The Open Mobile Video Coalition (OMVC) says it has completed technical tests of its Mobile/Handheld technologies and has submitted a report to the Advanced Television Systems Committee whose approval is required if the technology is to approved as a standard, according to the press release.
The OMVC, in conjunction with the Association for Maximum Service Television, conducted tests from February to April in the San Francisco area and Las Vegas. “More than 140 hours and 1,000 miles of mobile data were collected across the two trial areas,” the release says.

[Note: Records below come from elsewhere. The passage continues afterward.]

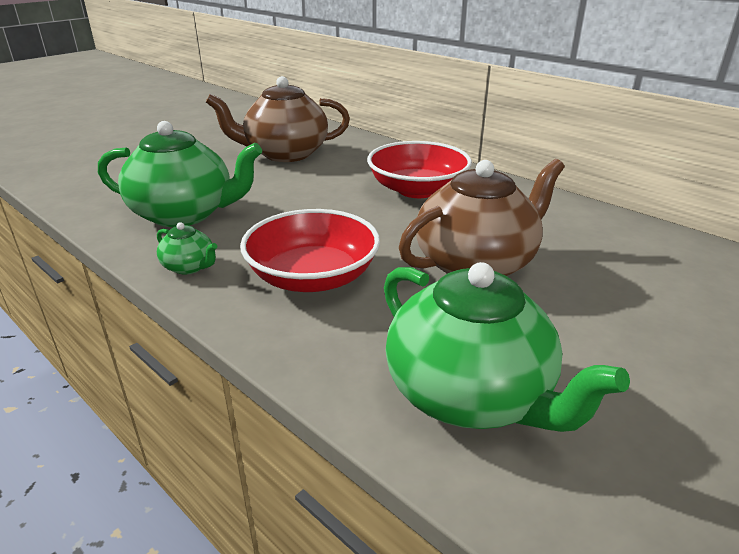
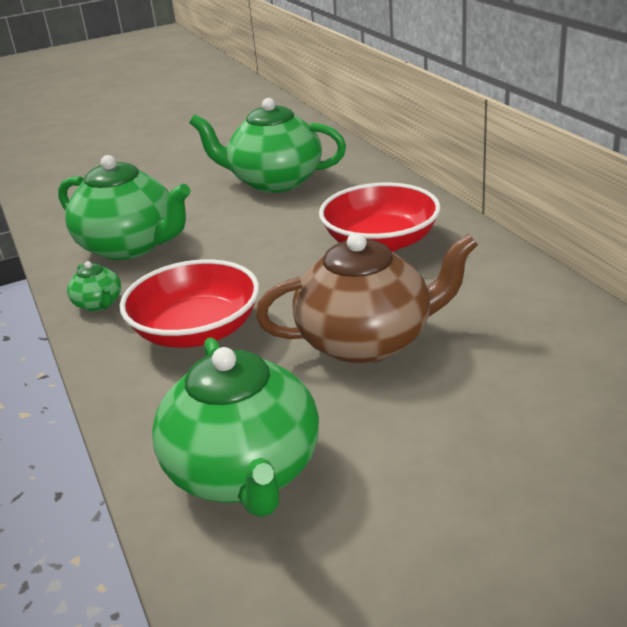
camera: 25 degrees right, 0 degrees up
(285, 154) = (275, 181): brown teapot -> green teapot

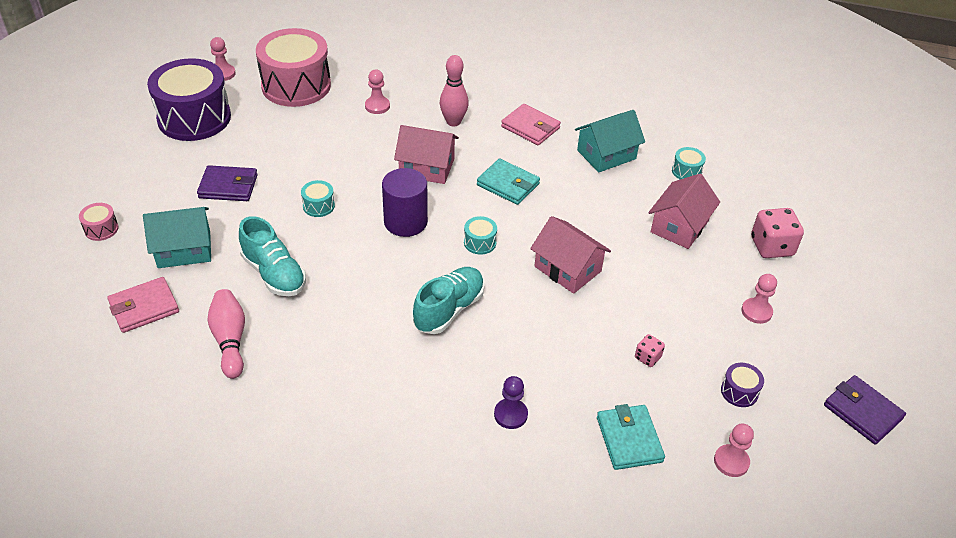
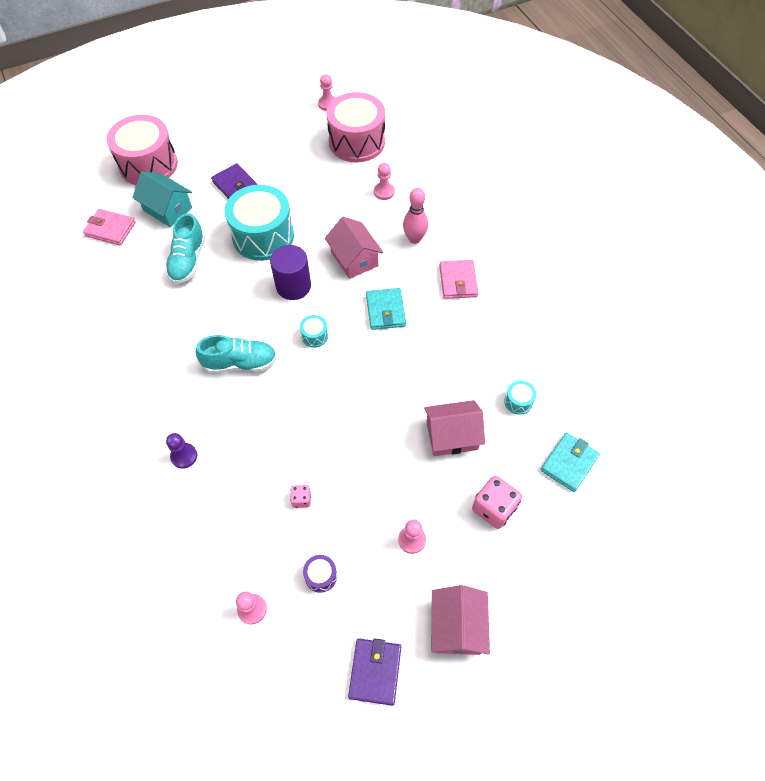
camera: 50 degrees right, 15 degrees up
(101, 229) = (148, 165): pink drum -> pink drum, size x2.48
(194, 118) = (275, 125): purple drum -> none
(230, 340) = (121, 282): pink bowling pin -> none
(318, 206) = (263, 236): turquoise drum -> turquoise drum, size x2.48
(567, 269) = (339, 399): pink house -> pink house (457, 626)
(606, 154) = (480, 342): turquoise house -> none
(629, 439) = (219, 535): turquoise wallet -> turquoise wallet (569, 463)

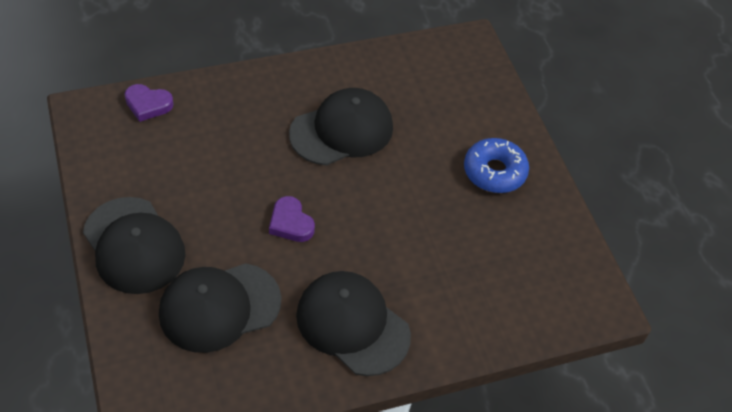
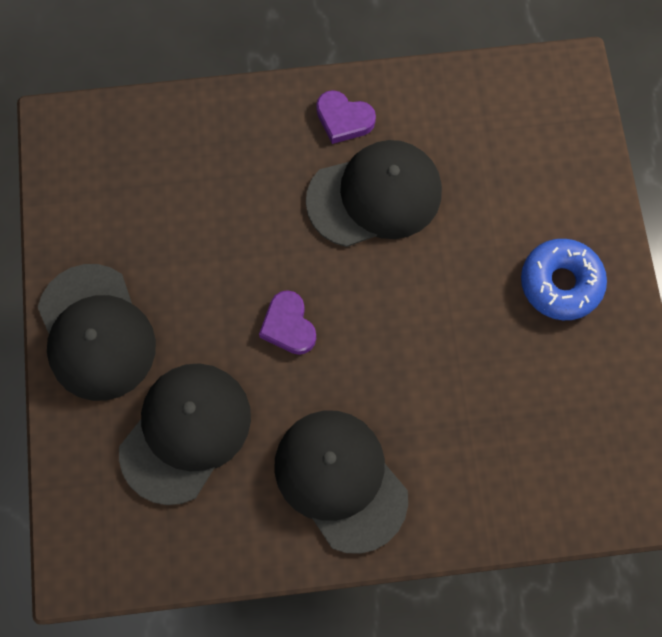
camera: 15 degrees right, 20 degrees up
(148, 104) = (138, 128): purple heart -> purple heart (344, 119)
(219, 307) = (185, 432): black cap -> black cap turned 135 degrees clockwise

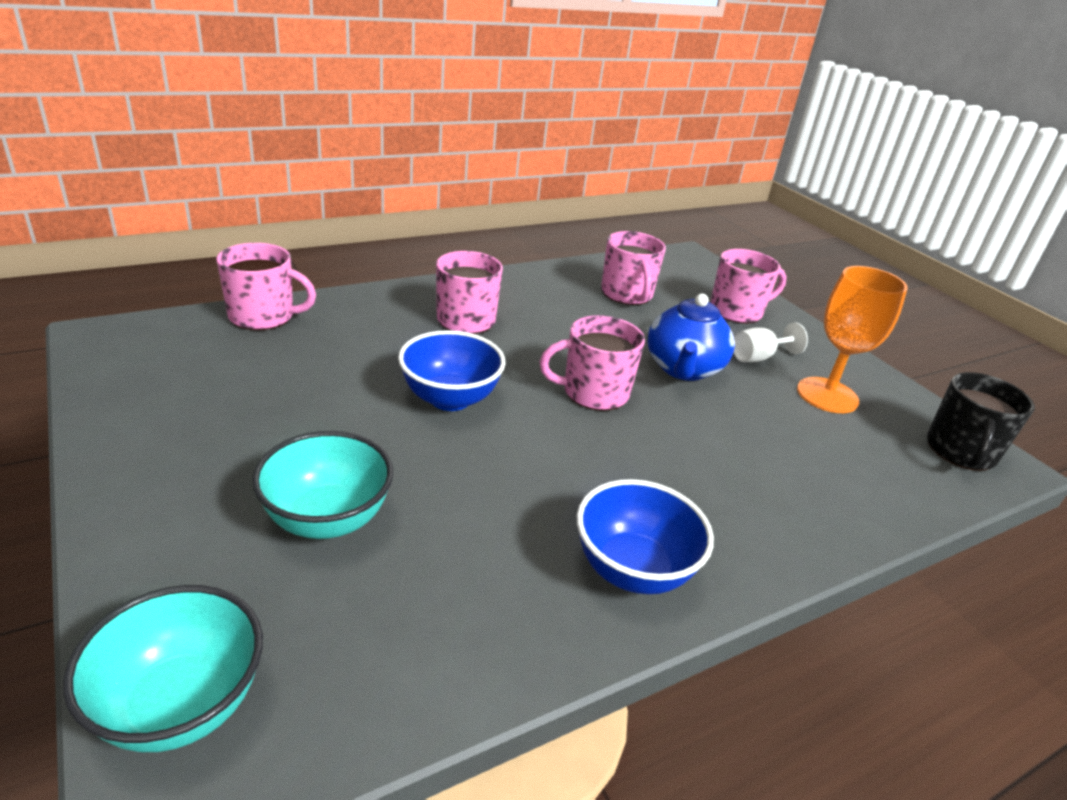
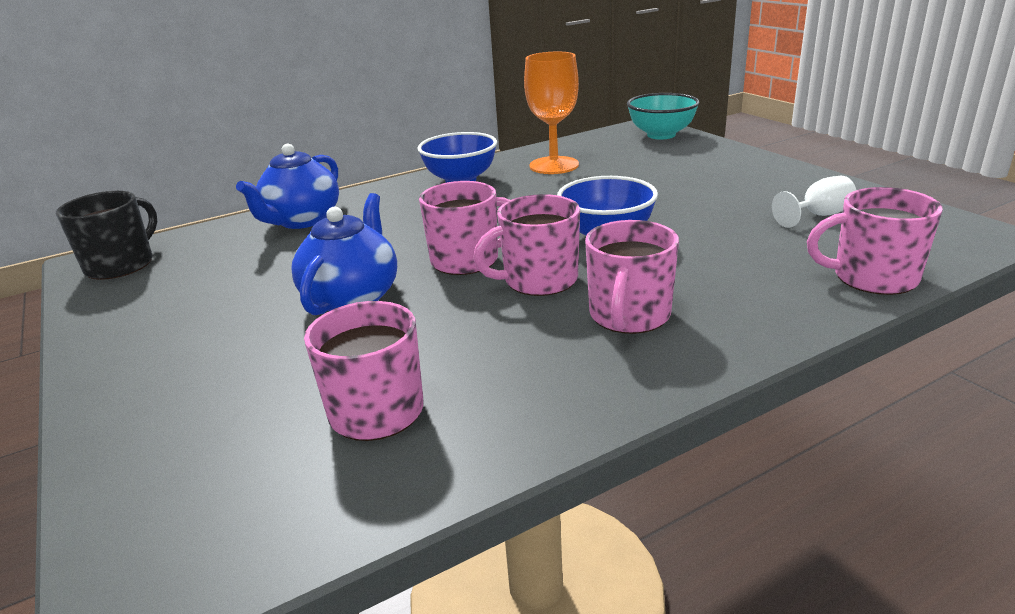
camera: 175 degrees left, 5 degrees down
(327, 519) = (649, 175): turquoise bowl -> none
(737, 311) = (188, 408): pink mug -> pink mug (539, 280)
(758, 357) = (237, 328): white goblet -> white goblet (818, 215)
(822, 498) = (301, 221): none -> blue teapot
(827, 395) = (196, 295): orange goblet -> orange goblet (554, 165)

Not surprisingly, the tests showed the technology was “viable.” The release says the tests “demonstrated full-motion mobile DTV at pedestrian and highway speeds; they also showed that mobile reception can be achieved as much as 40 miles from the transmitter and that mobile DTV does not interfere with the regular FCC-compliant primary digital television broadcasts.”
Digital TV deadline
The OMVC is on a fast track to get the mobile TV protocol approved and, it hopes, incorporated into consumer devices in 2009. In February 2009 full-power TV stations are required to switch from analog to digital broadcasting.
The OMVC’s members see the switch as a prime opportunity for introducing their mobile TV protocol to the public. This is now a unique sitation. Broadcasters in Asia transmit TV to cellular phones as well as to a variety of TV-enabled electronic devices.
The technology isn’t in question. The question is the business model for mobile TV, which is under discussion around the world.